Immediato il ricorso proposto al Tribunale dal dipendente licenziato che, dopo un primo diniego, non ha desistito e, affidandosi agli avvocati Danilo Colabraro e Giuseppe Pitaro, ha continuato la sua battaglia legale a colpi di carta bollata, riuscendo finalmente a ottenere la sua vittoria in secondo grado. I giudici della Corte d'Appello di Catanzaro, presieduta da Gabriella Portale (a latere: Barbara Fatale e Antonio Cestone), hanno riformato la prima sentenza, condannando il Comune non solo a reintegrare il dipendente nel posto di lavoro, ma anche a pagargli un'indennità risarcitoria, commisurata all'ultima retribuzione di riferimento per il calcolo del trattamento di fine rapporto corrispondente al periodo dal giorno del licenziamento a quello dell'effettiva reintegrazione, facendo fronte anche alle spese del giudizio sia d primo che di secondo grado.

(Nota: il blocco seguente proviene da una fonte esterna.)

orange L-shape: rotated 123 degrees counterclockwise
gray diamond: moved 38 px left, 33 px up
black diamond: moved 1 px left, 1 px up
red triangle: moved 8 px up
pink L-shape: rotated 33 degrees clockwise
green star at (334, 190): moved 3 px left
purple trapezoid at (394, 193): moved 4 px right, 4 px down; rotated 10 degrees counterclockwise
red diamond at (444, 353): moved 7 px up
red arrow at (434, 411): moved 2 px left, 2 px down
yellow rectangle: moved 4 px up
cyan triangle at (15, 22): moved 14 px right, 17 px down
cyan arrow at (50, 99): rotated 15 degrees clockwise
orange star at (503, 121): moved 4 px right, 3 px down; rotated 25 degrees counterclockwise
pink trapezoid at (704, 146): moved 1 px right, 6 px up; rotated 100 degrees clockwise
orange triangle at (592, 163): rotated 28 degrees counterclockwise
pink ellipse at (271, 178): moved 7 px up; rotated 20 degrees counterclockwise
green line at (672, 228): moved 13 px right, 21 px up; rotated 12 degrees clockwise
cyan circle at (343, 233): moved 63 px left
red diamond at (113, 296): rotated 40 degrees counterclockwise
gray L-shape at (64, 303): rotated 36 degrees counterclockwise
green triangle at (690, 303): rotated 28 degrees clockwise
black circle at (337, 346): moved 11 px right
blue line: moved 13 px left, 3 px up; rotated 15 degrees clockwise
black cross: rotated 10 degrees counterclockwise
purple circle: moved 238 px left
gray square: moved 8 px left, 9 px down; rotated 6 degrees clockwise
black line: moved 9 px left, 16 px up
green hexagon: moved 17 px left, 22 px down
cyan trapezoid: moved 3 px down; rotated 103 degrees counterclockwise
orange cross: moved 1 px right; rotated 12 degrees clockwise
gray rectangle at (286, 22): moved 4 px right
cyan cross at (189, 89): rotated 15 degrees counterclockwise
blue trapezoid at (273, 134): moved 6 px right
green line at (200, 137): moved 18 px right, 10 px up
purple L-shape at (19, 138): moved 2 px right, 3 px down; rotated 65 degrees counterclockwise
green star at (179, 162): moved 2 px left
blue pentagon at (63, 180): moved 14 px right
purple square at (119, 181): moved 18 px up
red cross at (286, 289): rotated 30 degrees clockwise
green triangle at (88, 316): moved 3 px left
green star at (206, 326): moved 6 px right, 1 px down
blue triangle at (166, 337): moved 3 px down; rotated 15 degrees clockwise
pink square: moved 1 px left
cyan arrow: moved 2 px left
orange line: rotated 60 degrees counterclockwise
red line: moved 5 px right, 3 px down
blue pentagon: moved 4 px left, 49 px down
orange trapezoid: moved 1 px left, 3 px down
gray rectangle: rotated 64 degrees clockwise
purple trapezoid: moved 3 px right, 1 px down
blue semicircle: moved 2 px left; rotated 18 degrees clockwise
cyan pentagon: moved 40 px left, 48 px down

Inutile, dunque, il tentativo dell'Amministrazione comunale di Catanzaro di difendersi per mezzo dell'avvocato Anna Maria Paladino. Il ricorrente tornerà al lavoro in quegli uffici nei quali, peraltro, non avrebbe potuto accedere nel periodo "incriminato" essendo gli stessi sprovvisti di strumenti di verifica del green pass, per cui avrebbe violato la norma se davvero fosse entrato a cercare la collega addetta al controllo così come gli era stato comunicato dalla dirigenza.
Questa una delle tante ragioni contenute nel ricorso proposto dagli avvocati Colabraro e Pitaro e accolto dai giudici della Corte d'Appello.